Text under study
* * * * *

Saturday. November 25
RTÉ CO/JoAnn Falletta
NCH, Dublin 8pm €15-€45/€12-€40.50 nch.ie
New Yorker JoAnn Falletta, who was principal conductor of the Ulster Orchestra from 2011 to 2014, makes her Dublin début as part of the RTÉ Concert Orchestra's Signature Series. Her Viva España programme is partly pure Spanish, through the Second Suite from Falla's Three-Cornered Hat, the Intermezzo from Granados's Goyescas, and the Concierto de Aranjuez by Rodrigo, with Craig Ogden as the guitar soloist, though Falletta can probably play it too – she trained as a guitarist before turning to conducting. The other works are by a Frenchman (the Pavane pour une infante défunte by Ravel, whose mother was Basque), an Argentinian (Ginastera's Four Dances from Estancia) and a Russian (Rimsky-Korsakov's Capriccio espagnole).

* * * * *

Supplied material
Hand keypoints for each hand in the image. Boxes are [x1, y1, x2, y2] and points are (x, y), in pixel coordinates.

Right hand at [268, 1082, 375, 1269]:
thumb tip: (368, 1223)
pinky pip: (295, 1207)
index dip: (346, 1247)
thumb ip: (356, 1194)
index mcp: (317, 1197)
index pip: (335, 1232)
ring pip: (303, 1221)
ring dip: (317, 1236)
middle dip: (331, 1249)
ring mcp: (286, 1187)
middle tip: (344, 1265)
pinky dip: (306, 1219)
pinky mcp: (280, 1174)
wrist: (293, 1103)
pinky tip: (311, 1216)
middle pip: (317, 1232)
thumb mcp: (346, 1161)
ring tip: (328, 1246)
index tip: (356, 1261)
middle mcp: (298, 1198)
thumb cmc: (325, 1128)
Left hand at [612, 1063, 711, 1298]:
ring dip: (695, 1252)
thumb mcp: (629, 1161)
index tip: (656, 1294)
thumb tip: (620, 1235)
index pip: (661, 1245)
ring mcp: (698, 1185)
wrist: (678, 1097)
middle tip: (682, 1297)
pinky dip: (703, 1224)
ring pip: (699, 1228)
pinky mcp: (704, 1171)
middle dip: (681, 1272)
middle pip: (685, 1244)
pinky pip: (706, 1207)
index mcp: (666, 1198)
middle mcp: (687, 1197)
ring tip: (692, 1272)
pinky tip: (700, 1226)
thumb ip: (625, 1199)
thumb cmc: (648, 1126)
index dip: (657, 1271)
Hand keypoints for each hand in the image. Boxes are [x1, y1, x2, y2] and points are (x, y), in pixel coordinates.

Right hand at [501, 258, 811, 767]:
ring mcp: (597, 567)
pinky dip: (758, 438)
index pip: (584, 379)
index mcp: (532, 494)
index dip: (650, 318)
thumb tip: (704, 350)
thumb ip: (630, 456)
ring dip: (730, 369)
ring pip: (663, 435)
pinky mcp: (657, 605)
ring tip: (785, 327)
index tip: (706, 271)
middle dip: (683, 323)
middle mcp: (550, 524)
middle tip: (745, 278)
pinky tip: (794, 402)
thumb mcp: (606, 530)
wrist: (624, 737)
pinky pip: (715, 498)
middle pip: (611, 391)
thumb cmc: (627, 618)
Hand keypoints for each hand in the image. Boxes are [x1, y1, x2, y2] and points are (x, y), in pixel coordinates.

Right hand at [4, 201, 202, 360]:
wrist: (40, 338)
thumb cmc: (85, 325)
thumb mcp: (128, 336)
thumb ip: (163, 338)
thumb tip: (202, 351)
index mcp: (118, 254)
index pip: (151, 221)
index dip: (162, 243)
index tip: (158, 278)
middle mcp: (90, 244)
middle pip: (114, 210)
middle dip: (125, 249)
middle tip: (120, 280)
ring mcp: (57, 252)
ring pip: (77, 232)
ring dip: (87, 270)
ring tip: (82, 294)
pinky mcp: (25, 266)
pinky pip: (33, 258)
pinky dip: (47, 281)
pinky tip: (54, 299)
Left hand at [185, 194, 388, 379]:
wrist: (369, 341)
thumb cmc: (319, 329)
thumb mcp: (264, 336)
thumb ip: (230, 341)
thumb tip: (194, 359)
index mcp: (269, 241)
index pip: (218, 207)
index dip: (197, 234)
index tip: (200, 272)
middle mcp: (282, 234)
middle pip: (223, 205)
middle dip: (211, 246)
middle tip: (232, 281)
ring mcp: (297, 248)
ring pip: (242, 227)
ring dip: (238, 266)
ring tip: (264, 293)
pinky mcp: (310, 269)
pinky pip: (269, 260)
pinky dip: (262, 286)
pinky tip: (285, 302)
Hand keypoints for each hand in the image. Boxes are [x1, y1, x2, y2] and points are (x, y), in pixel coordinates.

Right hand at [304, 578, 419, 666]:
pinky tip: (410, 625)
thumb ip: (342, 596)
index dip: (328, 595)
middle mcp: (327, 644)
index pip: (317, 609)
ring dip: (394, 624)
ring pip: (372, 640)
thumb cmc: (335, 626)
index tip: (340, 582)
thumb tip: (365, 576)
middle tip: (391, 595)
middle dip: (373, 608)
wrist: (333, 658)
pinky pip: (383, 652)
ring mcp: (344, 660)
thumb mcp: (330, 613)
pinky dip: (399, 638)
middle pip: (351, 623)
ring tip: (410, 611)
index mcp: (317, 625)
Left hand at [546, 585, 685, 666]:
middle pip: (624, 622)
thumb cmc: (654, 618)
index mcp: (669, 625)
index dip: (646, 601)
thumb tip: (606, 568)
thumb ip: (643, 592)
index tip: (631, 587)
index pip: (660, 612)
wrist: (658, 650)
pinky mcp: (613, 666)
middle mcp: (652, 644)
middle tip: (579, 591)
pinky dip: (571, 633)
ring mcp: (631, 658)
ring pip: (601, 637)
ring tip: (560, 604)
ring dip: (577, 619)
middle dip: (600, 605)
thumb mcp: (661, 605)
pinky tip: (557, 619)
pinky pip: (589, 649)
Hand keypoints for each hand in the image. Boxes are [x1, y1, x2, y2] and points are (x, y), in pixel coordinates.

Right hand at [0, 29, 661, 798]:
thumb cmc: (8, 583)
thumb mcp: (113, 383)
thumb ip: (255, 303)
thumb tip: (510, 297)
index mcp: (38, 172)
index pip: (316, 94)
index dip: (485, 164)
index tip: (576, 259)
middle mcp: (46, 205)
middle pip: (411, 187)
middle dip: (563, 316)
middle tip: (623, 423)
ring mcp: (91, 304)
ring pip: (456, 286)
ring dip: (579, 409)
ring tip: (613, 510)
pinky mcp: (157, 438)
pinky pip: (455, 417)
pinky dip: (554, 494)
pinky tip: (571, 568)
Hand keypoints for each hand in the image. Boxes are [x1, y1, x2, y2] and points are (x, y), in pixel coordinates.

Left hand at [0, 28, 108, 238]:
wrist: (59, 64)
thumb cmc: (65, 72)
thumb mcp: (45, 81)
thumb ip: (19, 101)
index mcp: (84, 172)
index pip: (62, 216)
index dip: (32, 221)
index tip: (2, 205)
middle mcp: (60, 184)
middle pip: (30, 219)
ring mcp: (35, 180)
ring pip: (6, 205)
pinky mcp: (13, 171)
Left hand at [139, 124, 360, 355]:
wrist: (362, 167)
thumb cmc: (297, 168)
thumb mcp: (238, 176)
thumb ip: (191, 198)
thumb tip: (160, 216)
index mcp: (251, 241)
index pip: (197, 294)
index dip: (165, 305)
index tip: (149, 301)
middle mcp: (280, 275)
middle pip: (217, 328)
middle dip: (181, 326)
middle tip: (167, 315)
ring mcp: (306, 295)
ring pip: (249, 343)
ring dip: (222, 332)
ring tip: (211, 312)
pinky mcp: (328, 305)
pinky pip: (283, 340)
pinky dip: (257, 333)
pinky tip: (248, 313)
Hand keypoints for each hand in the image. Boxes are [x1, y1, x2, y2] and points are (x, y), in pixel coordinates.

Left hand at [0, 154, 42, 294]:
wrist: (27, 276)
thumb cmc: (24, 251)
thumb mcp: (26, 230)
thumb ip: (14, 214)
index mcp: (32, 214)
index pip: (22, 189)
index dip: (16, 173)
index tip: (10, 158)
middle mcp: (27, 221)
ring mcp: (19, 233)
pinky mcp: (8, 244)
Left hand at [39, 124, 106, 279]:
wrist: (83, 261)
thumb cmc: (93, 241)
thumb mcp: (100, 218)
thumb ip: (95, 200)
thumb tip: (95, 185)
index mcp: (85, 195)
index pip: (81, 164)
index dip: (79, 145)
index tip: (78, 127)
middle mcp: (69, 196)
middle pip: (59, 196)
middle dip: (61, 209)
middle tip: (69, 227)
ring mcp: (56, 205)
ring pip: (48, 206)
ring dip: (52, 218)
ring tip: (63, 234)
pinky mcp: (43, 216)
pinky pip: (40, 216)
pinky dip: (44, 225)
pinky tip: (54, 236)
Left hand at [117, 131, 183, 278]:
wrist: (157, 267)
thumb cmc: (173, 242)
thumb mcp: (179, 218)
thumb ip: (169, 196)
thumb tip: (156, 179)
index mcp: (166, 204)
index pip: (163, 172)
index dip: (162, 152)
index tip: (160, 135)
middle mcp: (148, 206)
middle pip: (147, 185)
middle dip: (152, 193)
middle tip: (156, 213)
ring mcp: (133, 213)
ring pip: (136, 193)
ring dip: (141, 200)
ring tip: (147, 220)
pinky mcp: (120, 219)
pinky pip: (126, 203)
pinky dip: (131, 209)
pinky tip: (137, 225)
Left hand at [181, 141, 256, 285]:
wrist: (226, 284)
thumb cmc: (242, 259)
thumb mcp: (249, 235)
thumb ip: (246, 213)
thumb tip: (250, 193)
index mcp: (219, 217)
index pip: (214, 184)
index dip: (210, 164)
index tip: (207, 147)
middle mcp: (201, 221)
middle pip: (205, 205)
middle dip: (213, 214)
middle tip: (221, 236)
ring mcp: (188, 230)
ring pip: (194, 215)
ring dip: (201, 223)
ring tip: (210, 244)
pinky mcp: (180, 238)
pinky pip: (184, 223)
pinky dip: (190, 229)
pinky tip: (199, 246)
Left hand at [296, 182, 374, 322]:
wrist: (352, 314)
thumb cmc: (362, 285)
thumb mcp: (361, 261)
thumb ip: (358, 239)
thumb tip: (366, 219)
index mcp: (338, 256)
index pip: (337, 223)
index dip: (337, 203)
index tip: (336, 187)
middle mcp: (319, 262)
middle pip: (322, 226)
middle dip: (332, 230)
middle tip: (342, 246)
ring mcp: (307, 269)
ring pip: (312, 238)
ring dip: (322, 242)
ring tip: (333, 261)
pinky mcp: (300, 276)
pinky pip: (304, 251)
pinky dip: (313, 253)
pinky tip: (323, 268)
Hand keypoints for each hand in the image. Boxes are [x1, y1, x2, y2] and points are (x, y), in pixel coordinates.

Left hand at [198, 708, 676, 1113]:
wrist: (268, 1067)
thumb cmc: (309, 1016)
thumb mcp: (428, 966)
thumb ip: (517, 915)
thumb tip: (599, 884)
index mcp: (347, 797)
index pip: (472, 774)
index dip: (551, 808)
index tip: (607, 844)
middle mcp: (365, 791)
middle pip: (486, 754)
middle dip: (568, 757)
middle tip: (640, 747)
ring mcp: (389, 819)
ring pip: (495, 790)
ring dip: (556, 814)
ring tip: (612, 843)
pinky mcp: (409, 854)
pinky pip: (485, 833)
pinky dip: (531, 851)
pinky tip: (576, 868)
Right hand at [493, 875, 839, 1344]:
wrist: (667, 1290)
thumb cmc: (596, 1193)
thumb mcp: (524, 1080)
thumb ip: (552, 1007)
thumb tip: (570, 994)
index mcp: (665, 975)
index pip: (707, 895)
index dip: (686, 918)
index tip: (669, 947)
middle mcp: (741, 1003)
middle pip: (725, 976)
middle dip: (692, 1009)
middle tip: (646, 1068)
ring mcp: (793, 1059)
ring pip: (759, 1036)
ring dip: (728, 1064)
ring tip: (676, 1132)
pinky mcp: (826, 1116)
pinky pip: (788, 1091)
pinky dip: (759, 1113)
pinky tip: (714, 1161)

* * * * *

Requirement 1
In the concert listing, which orchestra did JoAnn Falletta lead as principal conductor from 2011 to 2014?
Requirement 2
Rewrite the passage of the concert listing starting at "Saturday. November 25" and ending at "(Rimsky-Korsakov's Capriccio espagnole).", substituting "French composer" for "Frenchman".
Requirement 3
Carry on the concert listing from the point where it stops.

Your response 1
The Ulster Orchestra.

Your response 2
Saturday. November 25
RTÉ CO/JoAnn Falletta
NCH, Dublin 8pm €15-€45/€12-€40.50 nch.ie
New Yorker JoAnn Falletta, who was principal conductor of the Ulster Orchestra from 2011 to 2014, makes her Dublin début as part of the RTÉ Concert Orchestra's Signature Series. Her Viva España programme is partly pure Spanish, through the Second Suite from Falla's Three-Cornered Hat, the Intermezzo from Granados's Goyescas, and the Concierto de Aranjuez by Rodrigo, with Craig Ogden as the guitar soloist, though Falletta can probably play it too – she trained as a guitarist before turning to conducting. The other works are by a French composer (the Pavane pour une infante défunte by Ravel, whose mother was Basque), an Argentinian (Ginastera's Four Dances from Estancia) and a Russian (Rimsky-Korsakov's Capriccio espagnole).

Your response 3
Crash Ensemble
NCH Studio, Dublin 8.30pm €15 nch.ie
Crash Ensemble celebrated its 20th birthday this year with CrashLands, a project which saw 20 specially-commissioned works being premiered in unlikely spaces around the country. All of the pieces are now being brought together, sequenced over two days (last night and tonight) at Crash's home base in the National Concert Hall. There is video from the CrashLands performances by Brendan Canty and poems written in response to the pieces by Doireann Ní Ghríofa.
Friday, December 1
RTÉ NSO/Nathalie Stutzmann NCH, Dublin 7.30pm €25.50-€38/€22.95-€34.20 nch.ie The RTÉ National Symphony Orchestra's principal guest conductor Nathalie Stutzmann has got a new job. She will be the next chief conductor of Norway's Kristiansand Symphony Orchestra. She made her debut in Kristiansand (pop 89,000) last March, and her appointment was announced on November 14th. One of the works she conducted in Kristiansand was Richard Strauss's Death and Transfiguration, and she repeats the piece in Dublin, where she has paired it with the best-loved of 18th-century Requiems, the one which Mozart left incomplete at his death in 1791. The NSO is joined by the RTÉ Philharmonic Choir and soloists Máire Flavin, Sara Mingardo, Robin Tritschler and Leon Kosavic.